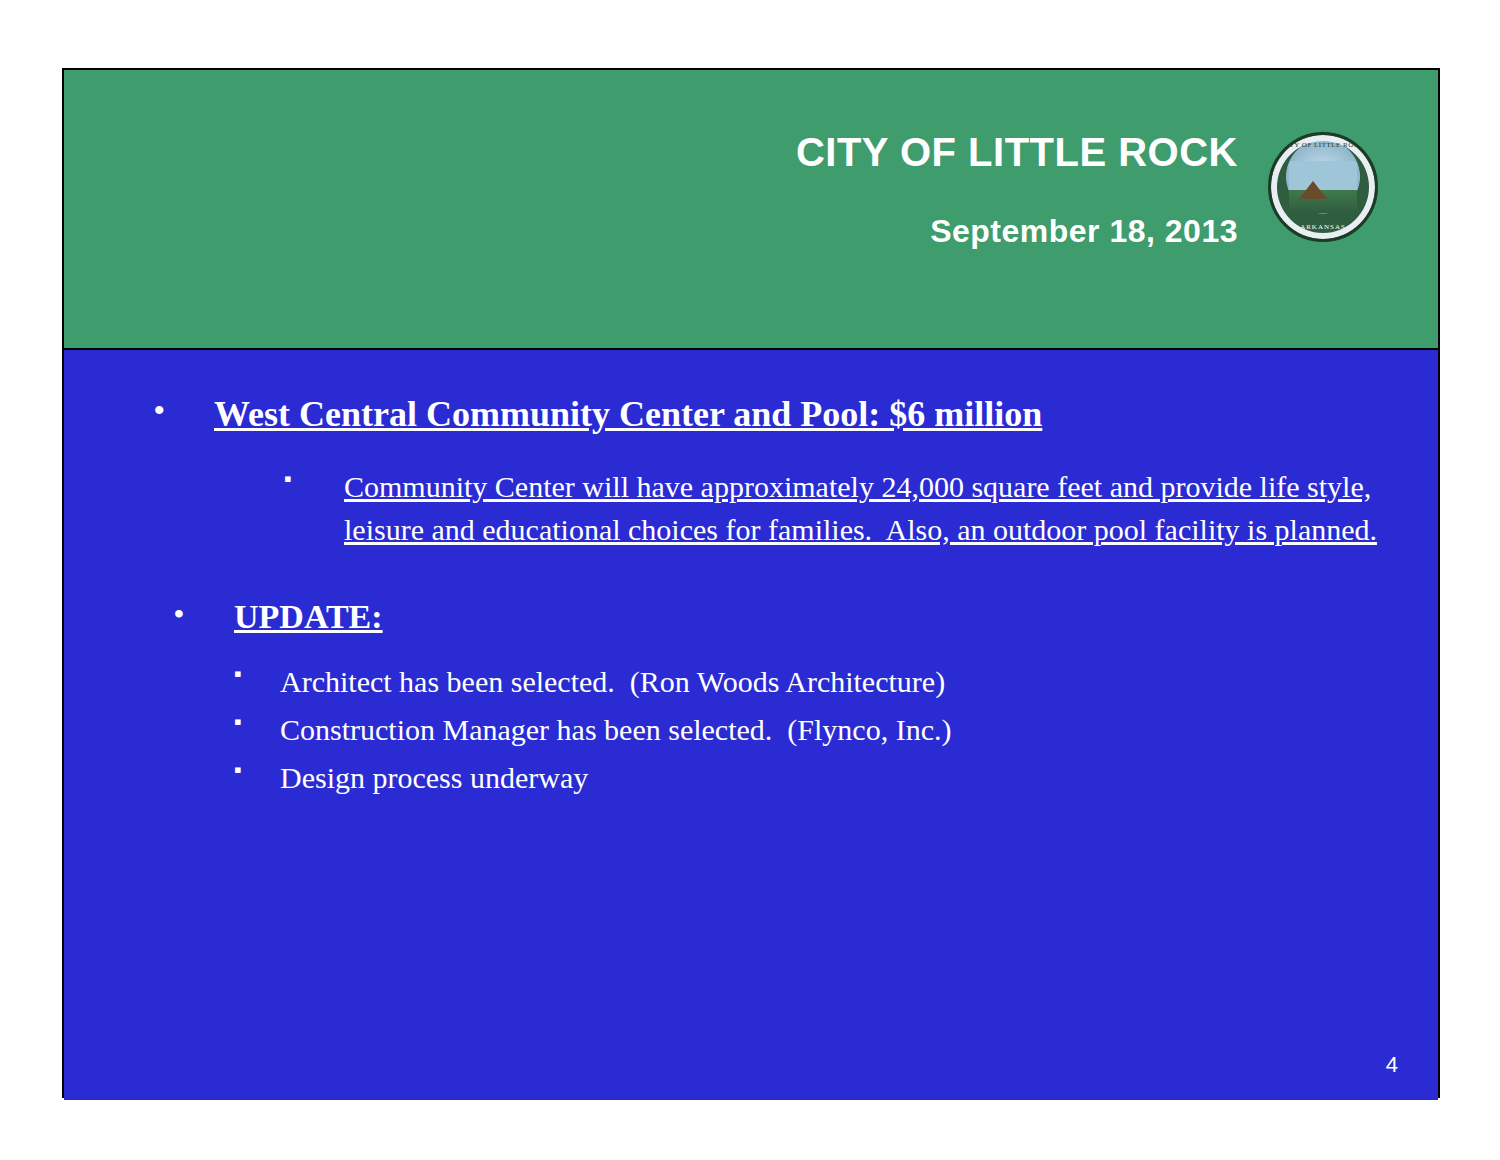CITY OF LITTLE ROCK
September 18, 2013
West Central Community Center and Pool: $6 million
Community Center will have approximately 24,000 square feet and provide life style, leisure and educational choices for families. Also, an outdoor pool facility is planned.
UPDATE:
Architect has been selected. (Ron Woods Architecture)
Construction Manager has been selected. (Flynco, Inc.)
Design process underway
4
----------------------------------------
Required work: Copy each line of the records precisely and drop any images they hold.

Answer below:
CITY OF LITTLE ROCK
September 18, 2013
West Central Community Center and Pool: $6 million
Community Center will have approximately 24,000 square feet and provide life style, leisure and educational choices for families. Also, an outdoor pool facility is planned.
UPDATE:
Architect has been selected. (Ron Woods Architecture)
Construction Manager has been selected. (Flynco, Inc.)
Design process underway
4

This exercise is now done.